Aoi po dłuższym czasie pisnął głośno... i na tym się skończyło, uspokoił się, przestał się wyrywać, spojrzał zamglonym wzrokiem na Landon'a, łapał szeroko otwartymi ustami resztki powietrza... Nie mógł oddychać.
 - k,,kocham cie - szepnął prawie bezgłośnie, to były ostatnie słowa jakie powiedział, po chwili opadły jego powieki, już nie czuł bólu wszystko zniknęło, była tylko czarna przestrzeń.
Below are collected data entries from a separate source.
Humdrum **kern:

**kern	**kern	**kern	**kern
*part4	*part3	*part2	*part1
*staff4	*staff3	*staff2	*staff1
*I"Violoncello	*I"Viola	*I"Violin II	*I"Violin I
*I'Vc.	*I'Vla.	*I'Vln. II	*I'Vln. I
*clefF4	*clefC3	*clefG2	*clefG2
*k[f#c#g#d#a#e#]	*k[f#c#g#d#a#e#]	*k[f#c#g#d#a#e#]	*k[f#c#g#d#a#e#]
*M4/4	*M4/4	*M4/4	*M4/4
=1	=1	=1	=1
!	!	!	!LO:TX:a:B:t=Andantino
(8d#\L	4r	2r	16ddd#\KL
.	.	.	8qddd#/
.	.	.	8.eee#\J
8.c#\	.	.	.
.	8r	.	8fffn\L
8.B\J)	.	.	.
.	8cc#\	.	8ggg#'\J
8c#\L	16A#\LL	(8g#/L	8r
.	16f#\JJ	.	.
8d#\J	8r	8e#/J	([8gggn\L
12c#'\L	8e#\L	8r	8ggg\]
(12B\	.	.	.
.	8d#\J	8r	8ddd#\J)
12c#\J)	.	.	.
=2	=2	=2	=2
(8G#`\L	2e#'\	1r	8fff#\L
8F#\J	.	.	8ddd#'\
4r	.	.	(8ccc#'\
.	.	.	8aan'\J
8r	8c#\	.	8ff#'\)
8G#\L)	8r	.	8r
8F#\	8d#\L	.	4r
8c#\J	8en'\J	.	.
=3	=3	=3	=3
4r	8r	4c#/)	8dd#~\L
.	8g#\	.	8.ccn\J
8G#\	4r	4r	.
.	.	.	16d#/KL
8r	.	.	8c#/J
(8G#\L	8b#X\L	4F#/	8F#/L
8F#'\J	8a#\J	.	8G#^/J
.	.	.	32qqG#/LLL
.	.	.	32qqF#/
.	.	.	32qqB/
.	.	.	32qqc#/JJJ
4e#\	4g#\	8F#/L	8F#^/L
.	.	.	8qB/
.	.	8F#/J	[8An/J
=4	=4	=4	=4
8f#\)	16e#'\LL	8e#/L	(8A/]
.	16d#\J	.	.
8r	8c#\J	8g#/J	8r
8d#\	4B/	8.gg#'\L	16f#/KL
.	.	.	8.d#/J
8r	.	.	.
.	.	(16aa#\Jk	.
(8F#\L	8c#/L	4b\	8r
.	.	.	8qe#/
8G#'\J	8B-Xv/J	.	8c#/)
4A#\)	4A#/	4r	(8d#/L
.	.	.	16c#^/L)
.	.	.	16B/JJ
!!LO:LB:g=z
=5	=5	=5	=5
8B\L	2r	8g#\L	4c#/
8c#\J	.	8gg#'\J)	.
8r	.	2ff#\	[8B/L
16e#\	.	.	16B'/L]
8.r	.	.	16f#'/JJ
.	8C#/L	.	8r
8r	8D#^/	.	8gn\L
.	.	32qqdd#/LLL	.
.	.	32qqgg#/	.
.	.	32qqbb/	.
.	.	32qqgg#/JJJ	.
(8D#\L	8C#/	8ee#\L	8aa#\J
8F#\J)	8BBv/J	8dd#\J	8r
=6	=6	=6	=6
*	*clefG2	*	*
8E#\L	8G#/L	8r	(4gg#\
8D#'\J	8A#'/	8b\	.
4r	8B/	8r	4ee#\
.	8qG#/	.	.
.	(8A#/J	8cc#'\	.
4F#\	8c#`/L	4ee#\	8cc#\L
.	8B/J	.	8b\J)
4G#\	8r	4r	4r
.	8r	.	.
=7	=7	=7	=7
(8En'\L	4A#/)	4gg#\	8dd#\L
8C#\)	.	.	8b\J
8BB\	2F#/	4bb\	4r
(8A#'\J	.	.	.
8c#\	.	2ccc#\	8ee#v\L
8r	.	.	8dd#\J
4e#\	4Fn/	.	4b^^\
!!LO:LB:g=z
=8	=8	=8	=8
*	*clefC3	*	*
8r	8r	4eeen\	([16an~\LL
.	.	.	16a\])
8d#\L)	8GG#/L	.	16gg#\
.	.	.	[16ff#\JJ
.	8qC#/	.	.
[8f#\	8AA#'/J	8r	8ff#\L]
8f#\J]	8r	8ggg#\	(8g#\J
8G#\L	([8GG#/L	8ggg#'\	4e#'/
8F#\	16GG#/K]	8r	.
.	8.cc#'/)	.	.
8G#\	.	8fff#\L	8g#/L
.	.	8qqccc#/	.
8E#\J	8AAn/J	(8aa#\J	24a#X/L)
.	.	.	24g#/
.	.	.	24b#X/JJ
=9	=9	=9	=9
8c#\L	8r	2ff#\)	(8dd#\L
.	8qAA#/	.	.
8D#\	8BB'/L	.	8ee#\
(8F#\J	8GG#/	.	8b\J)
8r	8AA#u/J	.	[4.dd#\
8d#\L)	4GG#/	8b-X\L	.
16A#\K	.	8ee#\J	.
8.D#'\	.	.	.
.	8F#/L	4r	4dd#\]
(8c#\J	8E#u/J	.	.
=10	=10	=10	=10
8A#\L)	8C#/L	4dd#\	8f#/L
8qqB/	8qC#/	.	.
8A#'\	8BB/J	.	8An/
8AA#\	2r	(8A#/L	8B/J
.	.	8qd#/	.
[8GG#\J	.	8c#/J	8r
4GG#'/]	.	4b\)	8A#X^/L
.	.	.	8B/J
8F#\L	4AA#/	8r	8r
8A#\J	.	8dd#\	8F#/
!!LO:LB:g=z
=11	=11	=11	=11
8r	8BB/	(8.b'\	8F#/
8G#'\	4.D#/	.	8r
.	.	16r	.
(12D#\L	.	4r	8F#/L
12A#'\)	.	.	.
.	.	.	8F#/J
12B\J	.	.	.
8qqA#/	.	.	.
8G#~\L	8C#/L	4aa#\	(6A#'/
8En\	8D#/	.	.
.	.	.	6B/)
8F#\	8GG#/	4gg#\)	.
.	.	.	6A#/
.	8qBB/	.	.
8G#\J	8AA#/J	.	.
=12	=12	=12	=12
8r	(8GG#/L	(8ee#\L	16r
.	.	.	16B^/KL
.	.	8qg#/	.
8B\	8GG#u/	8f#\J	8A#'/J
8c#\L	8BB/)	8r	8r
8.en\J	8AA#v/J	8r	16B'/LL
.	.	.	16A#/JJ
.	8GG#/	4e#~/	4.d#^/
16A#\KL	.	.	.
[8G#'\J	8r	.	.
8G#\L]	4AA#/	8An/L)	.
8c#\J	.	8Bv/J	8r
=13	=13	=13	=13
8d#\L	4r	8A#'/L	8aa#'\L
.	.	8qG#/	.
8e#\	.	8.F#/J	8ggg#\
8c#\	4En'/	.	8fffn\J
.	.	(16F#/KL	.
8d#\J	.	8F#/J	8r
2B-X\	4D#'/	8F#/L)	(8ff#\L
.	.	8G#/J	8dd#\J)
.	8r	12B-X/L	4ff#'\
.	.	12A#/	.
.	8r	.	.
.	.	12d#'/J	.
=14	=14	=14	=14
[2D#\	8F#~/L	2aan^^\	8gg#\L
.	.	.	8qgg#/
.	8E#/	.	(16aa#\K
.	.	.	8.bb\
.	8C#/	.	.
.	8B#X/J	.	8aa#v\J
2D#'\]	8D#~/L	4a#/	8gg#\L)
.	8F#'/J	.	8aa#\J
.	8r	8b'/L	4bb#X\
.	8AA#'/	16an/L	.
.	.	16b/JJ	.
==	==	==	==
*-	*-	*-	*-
 Landon  wypościł z płuc powietrze, które przez ten cały czas wstrzymywał, serce chłopca zabiło po raz ostatni, pogładził go czule po policzku puszczając go, zszedł z niego i usiadł na podłodze przy łóżku chwytając jego dłoń. Czekał. Krew wampira powoli atakowała wszystkie komórki jego ciała, widział jak blednie, jednocześnie jego sine usta stawały się czerwieńsze, włosy same się wyprostowały, skóra namacalnie robiła się coraz bardziej gładka i twarda jak marmur, z lekko rozchylonych ust powoli wyrastały kły. Przyglądał się temu wszystkiemu w ciszy i skupieniu, za kilkanaście godzin przemiana dobiegnie końca.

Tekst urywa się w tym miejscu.